What this exercise asks ▸
1. Summarize the forum thread below in two sentences.
2. In the forum thread below, turn the paragraph beginning "Looking at the mame port" into a short bulleted list that keeps its main facts.
3. Answer these questions using the forum thread below.
(a) Which three options for arcade games does Menelkir list as usable through RetroArch?
(b) Which two emulators does kpedersen give as examples of programs that use OpenGL?
(c) How does SirDice describe the build process of the MAME port?

BEGIN Reading text

At the very least it will tell you if there are issues with your GPU / drivers.


----------



## the3ajm (Feb 24, 2021)

It still does the same thing but the UI loads fine. I don't think the physical chip is dying since it hung when it's being pushed to do certain workload.


----------



## Menelkir (Feb 24, 2021)

There's also retroarch, with the right libretro cores, you can use mame 2000, 2003 or final burn neo for arcade games.


----------



## SirDice (Feb 24, 2021)

MAME doesn't use OpenGL, it will even work with software rendering. Many of the old arcade cabinets didn't even have a special chip for the graphics, let alone 3D graphics.


----------



## kpedersen (Feb 24, 2021)

SirDice said:


> MAME doesn't use OpenGL, it will even work with software rendering. Many of the old arcade cabinets didn't even have a special chip for the graphics, let alone 3D graphics.


Yes very true but often the emulators still use OpenGL (i.e for accelerated screen scaling). I.e DOSBox and vba-m.

Actually, these days with SDL2, most things use OpenGL behind the scenes, even to draw 2D images.

Looking at the mame port, it looks to drag in Qt. I don't know if that uses accelerated rendering. I know it does happen to drag in Mesa.


----------



## SirDice (Feb 24, 2021)

kpedersen said:


> Looking at the mame port, it looks to drag in Qt.


I think that's mainly for the interface. I'm not sure, I had a look at updating the port a couple of times and the build process is about as clear as mud.


----------



## BostonBSD (Mar 6, 2021)

Foobillard, Kapman, Tomatoes, SDL Jewels, and KPatience.

All of these games are somewhat addicting and do not require special software...kpat might require special kde libraries.  I'd add that the only thing foobillard is missing is the pack of newport lights and the bottle of miller, then it'd be all set.


----------



## Gaghiel (Mar 19, 2021)

Fallout New Vegas it's my favorite game! Such great gameplay. I've been waiting for this game for a very long time.


----------



## shkhln (Mar 19, 2021)

Gaghiel said:


> Fallout New Vegas it's my favorite game! Such great gameplay. I've been waiting for this game for a very long time.


Wait until Fallout 3 is released, it will blow your mind.


----------



## Alexander88207 (Mar 23, 2021)

First tested on: 1. December 2020, Lasted tested: OP


----------



## shkhln (Mar 23, 2021)

Misatoo said:


> does _the_ fallout new vegas actually work_ing_


British grammar be wild.


----------

END Reading text
BEGIN Data below

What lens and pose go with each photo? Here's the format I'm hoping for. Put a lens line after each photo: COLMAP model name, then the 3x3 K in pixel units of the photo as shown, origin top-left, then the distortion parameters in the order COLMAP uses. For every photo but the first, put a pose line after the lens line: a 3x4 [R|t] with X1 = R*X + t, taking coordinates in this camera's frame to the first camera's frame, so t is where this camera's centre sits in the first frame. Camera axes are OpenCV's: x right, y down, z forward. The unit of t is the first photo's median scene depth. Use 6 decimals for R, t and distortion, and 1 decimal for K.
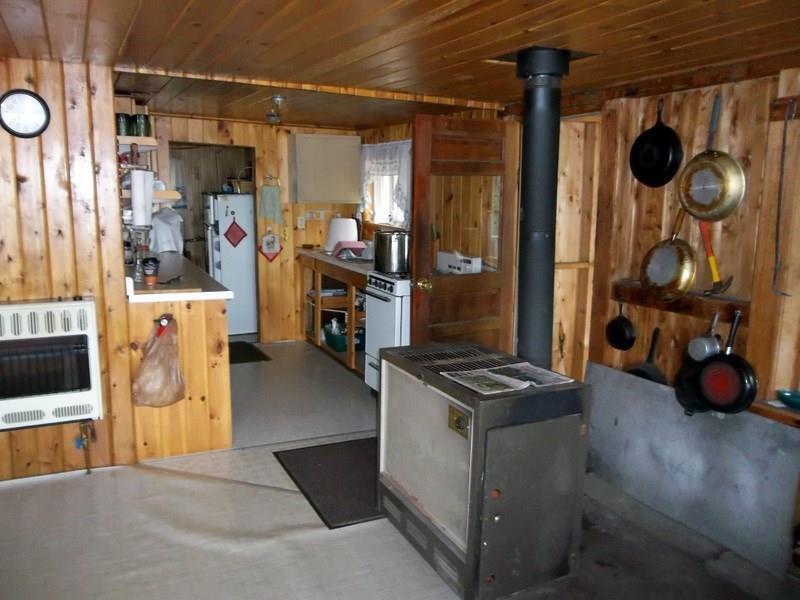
lens RADIAL K [[659.2, 0, 400.0], [0, 659.2, 300.0], [0, 0, 1]] dist [0.013669, 0.000258]
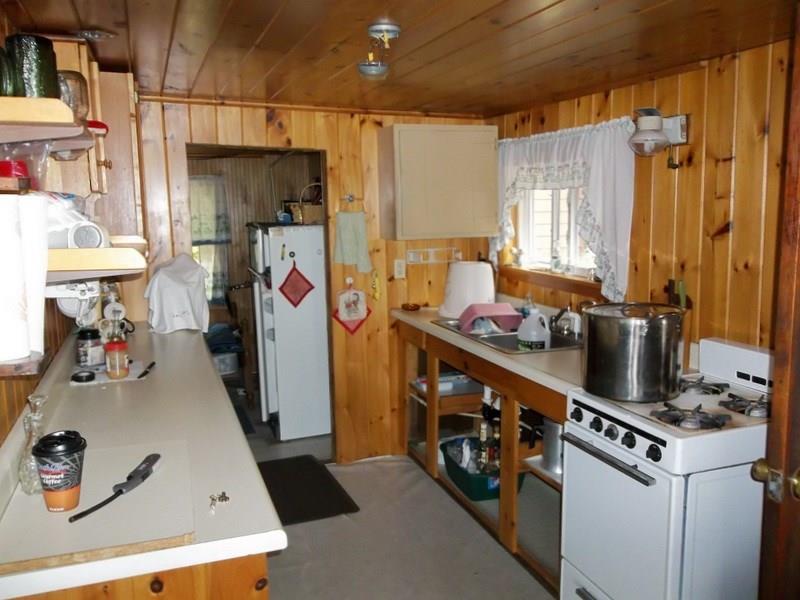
lens RADIAL K [[659.2, 0, 400.0], [0, 659.2, 300.0], [0, 0, 1]] dist [0.013669, 0.000258]
pose [[0.995626, -0.014807, -0.092250, -0.161998], [0.012601, 0.999622, -0.024445, -0.127756], [0.092577, 0.023176, 0.995436, 0.668409]]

END Data below

Answers to each task ▸
1. Posters suggest ways to play games, including RetroArch with libretro cores such as MAME 2000, MAME 2003 or Final Burn Neo for arcade titles, plus games like Foobillard, Kapman, Tomatoes, SDL Jewels and KPatience. They also debate graphics: SirDice says MAME doesn't use OpenGL and works with software rendering, while kpedersen replies that emulators often still use OpenGL and that with SDL2 most things use it behind the scenes.

2.
- The MAME port appears to pull in Qt.
- The poster doesn't know whether Qt uses accelerated rendering.
- The port does pull in Mesa.

3.
(a) MAME 2000, MAME 2003 and Final Burn Neo.
(b) DOSBox and vba-m.
(c) As "about as clear as mud."